In Fiddler On The Roof, Tevye says, in that growl that you hear through the soles of your feet, "I realise of course, it's no shame to be poor; but it's no great honour either." That's how all writers feel about bad reviews, I think. They don't always hurt, but they never get you dancing. They're something you live with.
Except - dun-dun-DUH - bad reviews from people who haven't read the book. They make even the mildest writers turn green and burst out of our shirts. Although never, on a family show, our trousers.
So imagine how it would feel if a fellow-writer published not just a review but a whole article and said of your beyond-successful children's/YA series:
"I've never read a word ... so I can't comment on whether the books were good, bad or indifferent. I did think it a shame that adults were reading them ... mainly because there's so many other books out there that are surely more stimulating for grown-up minds." [bold mine]
That's what the writer Lynn Shepherd said about JK Rowling's Harry Potter books in this Huff Post article at the weekend.
She then moved on to disparage Rowling's debut adult novel - "by all accounts ... no masterpiece" - and call the hype surrounding its release "drearily excessive". But why would you depend on all accounts if you've read it yourself? And if you haven't, how can you say the hype wasn't perfectly pitched? (And anyway, Melvyn, The Lord Bragg, aka The Arts in Britain called it "a wonderful book" in The Observer. That's an account.)

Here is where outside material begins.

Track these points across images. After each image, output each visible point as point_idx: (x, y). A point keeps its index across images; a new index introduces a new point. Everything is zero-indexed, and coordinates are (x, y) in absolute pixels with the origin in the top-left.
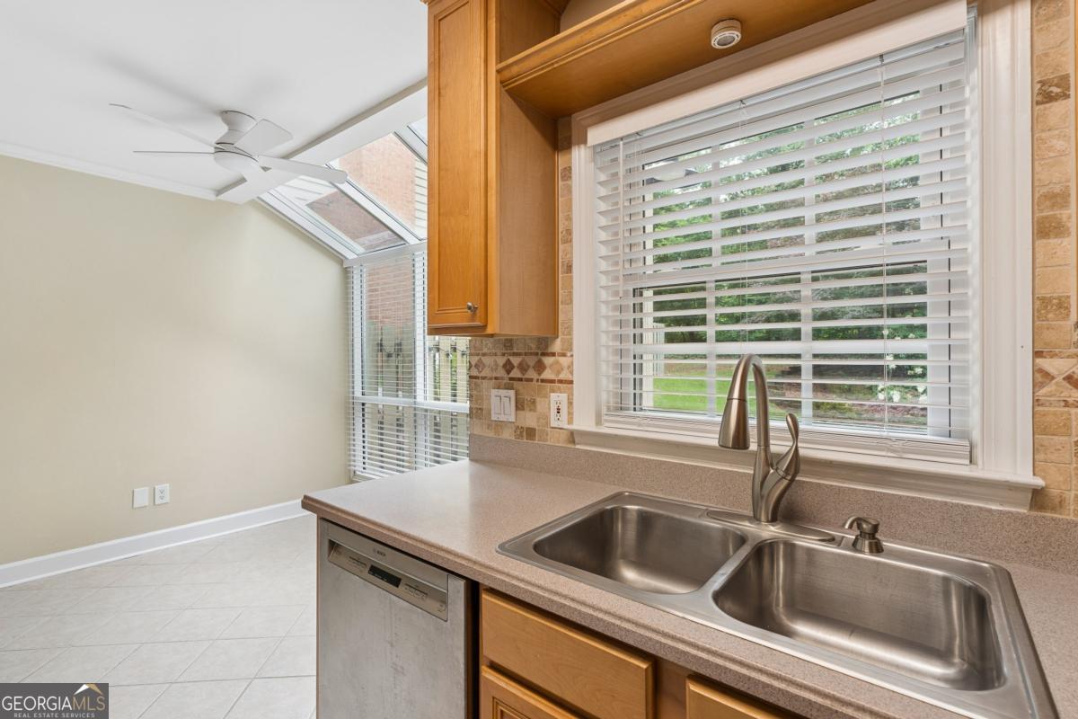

Finally, Shepherd gets down to brass tacks. She's a crimewriter and last year, Rowling published a crime novel. A good one. (I'm saying that because I read it, in case you're wondering). Yep, she published a crime novel and pulled off a masterstroke by doing it pseudonymously. She garnered high praise from respected writers like Val McDermid and Mark Billingham, sold 1500 hardback copies in the UK which is not too shabby, got 37 out of 38 five-star ratings on Amazon and . . . well, in short, proved that it's not all hype, just like it wasn't all hype when a children's book was being passed around the playground by its excited little fans in 1997, and won the Smarties award and earned out its modest advance.
The Cuckoo's Calling big reveal was such a delicious moment for anyone with an ounce of generosity in their spirit. Shepherd, though, isn't happy. Yet again, she doesn't seem to have read the book - calling it "apparently well-written" - but nevertheless blames it for "making it even more difficult than it already was for other books - just as well-written ... - to get a look in." [Again, bold mine].
To my reckoning this is at least four flavours of wrong. 1. It's crummy to be so sour to fellow writers. 2. You shouldn't opine on books you haven't read. 3. Bestsellers keep publishers in business and able to support non-bestsellers. 4. If someone reads a book and loves it, they read more books.
We writers are in competition with HBO, Netflix, X-box, Wii, multiplexes and scrapbooking, not with each other. It's hard to believe that Shepherd doesn't get that.
But even if we were pitted against the next writer along, Shepherd's solution is breathtaking. Her article's title is "If JK Rowling cares about writing, she should stop doing it" and it's not a clever play on words. Shepherd really does seem to be suggesting that Rowling has delighted us long enough and should let the other young ladies have time to exhibit.
It's not only, or even mainly, the arrogance that takes my breath away. It's the cynicism. Shepherd says: "Enjoy your vast fortune ... luxuriate in the love of your legions of fans" for all the world as though JK Rowling might be striving for more of either when she publishes a new book. For all the world as though Rowling isn't a born story-teller, helplessly toiling in what my friend Matthew Clemens calls the fiction mines, the same now as ever.
Shepherd really should read one of the books and then she'd see what's so clear to everyone else. JK Rowling is a writer and a writer writes.